Dataset records:
^^^^

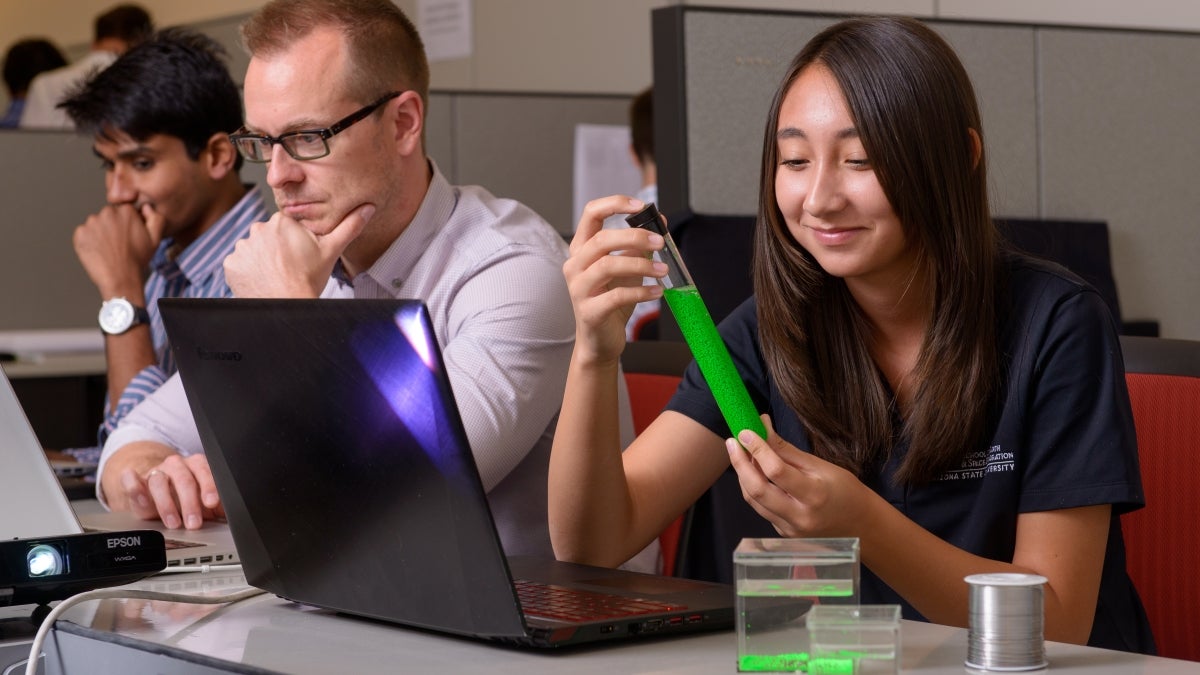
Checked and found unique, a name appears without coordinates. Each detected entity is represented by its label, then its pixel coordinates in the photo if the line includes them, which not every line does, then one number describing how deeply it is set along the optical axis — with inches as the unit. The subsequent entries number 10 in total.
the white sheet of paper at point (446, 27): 321.2
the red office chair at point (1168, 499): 91.6
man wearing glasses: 93.9
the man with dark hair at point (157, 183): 142.4
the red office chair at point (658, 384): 114.0
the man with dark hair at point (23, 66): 369.8
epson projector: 76.0
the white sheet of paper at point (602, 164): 228.4
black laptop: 66.1
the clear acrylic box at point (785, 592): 64.6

^^^^

_Instructions to follow_: Answer with one number, namely how many lines in the records contain the string "white".

_Written reply_: 2